Kutsal Alan ve civarındaki köylerde tespit edilmiş olan yazıtlarda 14 farklı formda karşımıza çıkan tanrının adı, Hierapolis sikkeleri üzerinde “Lairbenos” şeklinde görülmektedir. Hierapolis sikkeleri göz önüne alınırsa “Lairbenos” tanrının isminin resmi formu belki de aslına en yakın olarak kabul edilebilir. Tanrının adının Grekçe’de bu kadar çok sayıdaki farklı formlarda görülmesi, bu ismin yerel olduğunu ve içindeki bir sesli harfin Grek alfabesinde tam olarak karşılanmadığını göstermektedir.

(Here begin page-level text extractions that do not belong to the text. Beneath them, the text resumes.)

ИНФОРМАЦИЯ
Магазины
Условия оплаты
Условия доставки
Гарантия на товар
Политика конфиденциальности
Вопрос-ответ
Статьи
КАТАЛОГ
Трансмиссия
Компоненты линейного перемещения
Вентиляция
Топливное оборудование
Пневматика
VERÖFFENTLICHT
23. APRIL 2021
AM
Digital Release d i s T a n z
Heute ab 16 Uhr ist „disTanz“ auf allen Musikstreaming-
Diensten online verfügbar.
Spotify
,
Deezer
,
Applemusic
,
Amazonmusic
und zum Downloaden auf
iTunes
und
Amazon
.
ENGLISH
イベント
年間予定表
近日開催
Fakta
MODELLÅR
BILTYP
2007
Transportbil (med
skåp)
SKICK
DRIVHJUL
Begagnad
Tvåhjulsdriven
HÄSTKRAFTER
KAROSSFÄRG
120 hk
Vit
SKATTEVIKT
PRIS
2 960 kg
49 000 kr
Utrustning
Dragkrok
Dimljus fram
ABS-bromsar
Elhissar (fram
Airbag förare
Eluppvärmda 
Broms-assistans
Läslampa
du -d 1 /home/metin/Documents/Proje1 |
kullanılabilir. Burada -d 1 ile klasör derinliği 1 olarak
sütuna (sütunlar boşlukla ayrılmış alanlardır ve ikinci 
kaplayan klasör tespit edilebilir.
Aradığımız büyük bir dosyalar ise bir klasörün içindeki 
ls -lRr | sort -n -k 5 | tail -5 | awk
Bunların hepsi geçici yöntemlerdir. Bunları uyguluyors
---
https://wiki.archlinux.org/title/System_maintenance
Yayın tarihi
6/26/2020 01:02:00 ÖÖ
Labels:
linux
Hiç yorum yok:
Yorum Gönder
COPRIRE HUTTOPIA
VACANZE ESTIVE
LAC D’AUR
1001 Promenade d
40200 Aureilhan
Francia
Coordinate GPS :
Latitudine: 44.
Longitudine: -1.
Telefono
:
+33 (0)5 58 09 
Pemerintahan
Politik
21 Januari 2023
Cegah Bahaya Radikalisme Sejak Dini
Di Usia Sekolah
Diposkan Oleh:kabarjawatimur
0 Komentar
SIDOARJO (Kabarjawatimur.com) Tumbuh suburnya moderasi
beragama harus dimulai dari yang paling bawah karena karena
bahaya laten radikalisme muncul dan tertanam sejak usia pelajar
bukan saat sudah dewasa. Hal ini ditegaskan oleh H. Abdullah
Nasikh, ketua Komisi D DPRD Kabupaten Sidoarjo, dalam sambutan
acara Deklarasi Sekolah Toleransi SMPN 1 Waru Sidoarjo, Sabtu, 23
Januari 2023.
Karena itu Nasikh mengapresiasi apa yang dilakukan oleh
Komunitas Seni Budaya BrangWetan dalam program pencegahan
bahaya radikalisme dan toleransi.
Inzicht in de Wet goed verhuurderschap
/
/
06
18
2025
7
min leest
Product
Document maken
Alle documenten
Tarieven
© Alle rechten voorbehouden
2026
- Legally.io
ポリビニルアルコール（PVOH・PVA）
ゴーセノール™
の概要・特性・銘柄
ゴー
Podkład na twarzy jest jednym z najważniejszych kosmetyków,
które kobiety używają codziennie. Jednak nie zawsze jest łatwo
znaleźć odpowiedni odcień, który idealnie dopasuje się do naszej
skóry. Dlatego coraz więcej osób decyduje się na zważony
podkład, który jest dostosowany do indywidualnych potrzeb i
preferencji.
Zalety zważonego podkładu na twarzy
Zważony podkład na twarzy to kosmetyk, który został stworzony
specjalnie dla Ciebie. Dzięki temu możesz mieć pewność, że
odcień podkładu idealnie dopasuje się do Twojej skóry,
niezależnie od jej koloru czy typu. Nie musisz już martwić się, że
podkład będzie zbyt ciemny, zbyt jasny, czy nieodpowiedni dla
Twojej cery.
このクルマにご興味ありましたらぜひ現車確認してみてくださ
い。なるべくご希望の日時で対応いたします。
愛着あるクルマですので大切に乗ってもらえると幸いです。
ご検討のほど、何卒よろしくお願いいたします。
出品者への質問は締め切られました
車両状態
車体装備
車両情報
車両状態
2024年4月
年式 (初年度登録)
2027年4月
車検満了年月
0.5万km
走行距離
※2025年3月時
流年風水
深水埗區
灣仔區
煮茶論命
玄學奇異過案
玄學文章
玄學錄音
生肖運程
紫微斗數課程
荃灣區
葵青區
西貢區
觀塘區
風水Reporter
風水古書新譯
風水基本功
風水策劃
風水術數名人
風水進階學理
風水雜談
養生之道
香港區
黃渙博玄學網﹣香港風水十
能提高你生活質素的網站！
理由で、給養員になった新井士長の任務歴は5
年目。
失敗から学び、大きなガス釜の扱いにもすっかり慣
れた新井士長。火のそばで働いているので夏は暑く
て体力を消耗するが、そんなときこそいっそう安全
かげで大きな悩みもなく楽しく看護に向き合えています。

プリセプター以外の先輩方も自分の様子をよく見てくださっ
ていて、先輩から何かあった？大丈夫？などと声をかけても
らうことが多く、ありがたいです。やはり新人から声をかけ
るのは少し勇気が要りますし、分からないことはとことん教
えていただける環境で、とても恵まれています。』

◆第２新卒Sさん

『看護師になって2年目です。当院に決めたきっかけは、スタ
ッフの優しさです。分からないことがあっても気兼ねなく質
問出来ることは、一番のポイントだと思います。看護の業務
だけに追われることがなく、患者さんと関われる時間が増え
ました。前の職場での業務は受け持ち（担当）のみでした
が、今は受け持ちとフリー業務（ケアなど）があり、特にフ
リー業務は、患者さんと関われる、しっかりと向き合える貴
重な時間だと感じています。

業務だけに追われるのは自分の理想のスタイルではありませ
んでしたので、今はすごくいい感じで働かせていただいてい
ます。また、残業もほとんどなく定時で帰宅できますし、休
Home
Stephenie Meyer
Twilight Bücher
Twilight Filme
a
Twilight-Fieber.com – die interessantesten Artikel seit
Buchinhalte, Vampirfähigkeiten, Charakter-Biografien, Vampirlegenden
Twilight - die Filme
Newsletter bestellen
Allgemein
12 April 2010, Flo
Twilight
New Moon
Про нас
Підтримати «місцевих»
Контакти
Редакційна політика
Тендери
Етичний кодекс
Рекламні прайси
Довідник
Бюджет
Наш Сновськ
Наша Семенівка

Roma İmparatorluk Devri’nde Anadolu’nun özellikle de Phrygia Bölgesi’nin dinsel atmosferine baktığımız zaman, Yunan tanrılarına ve Roma’nın resmi dinlerine olan saygının devam ettiğini, fakat aynı zamanda çok sayıda yerel tanrı ve tanrıçanın da ortaya çıkmış olduğunu, sıklıkla da Yunan kökenli tanrı ve tanrıçaların yerel sıfatlarla nitelendirdiklerini ya da bir yer adı ile birlikte anılarak tapım gördüklerini böylece de bu dinlerin Anadolulaştırılmış olduklarını görmekteyiz. Özellikle İS II. ve III. yüzyıllarda Anadolu’nun kırsal kesiminde yaşayan ve Grekçe konuşan dindar halkın geleneksel Yunan inançlarından uzaklaştıkları dikkati çekmektedir. Apollon Lairbenos kutsal alanında, her dönem ve her bölgede gördüğümüz ve birlikteliği son derece doğal olan annesi Leto ve ikiz kardeşi Artemis ile birlikte saygı görmektedir. Özellikle Leto’ya duyulan inanç ve bağlılığı tapınak civarında ele geçen bir adak yazıtında Leto’nun Lairbenos’dan bağımsız bir şekilde “imkansızı mümkün kılan tanrıça” şeklinde nitelendirilmesi kanıtlamaktadır.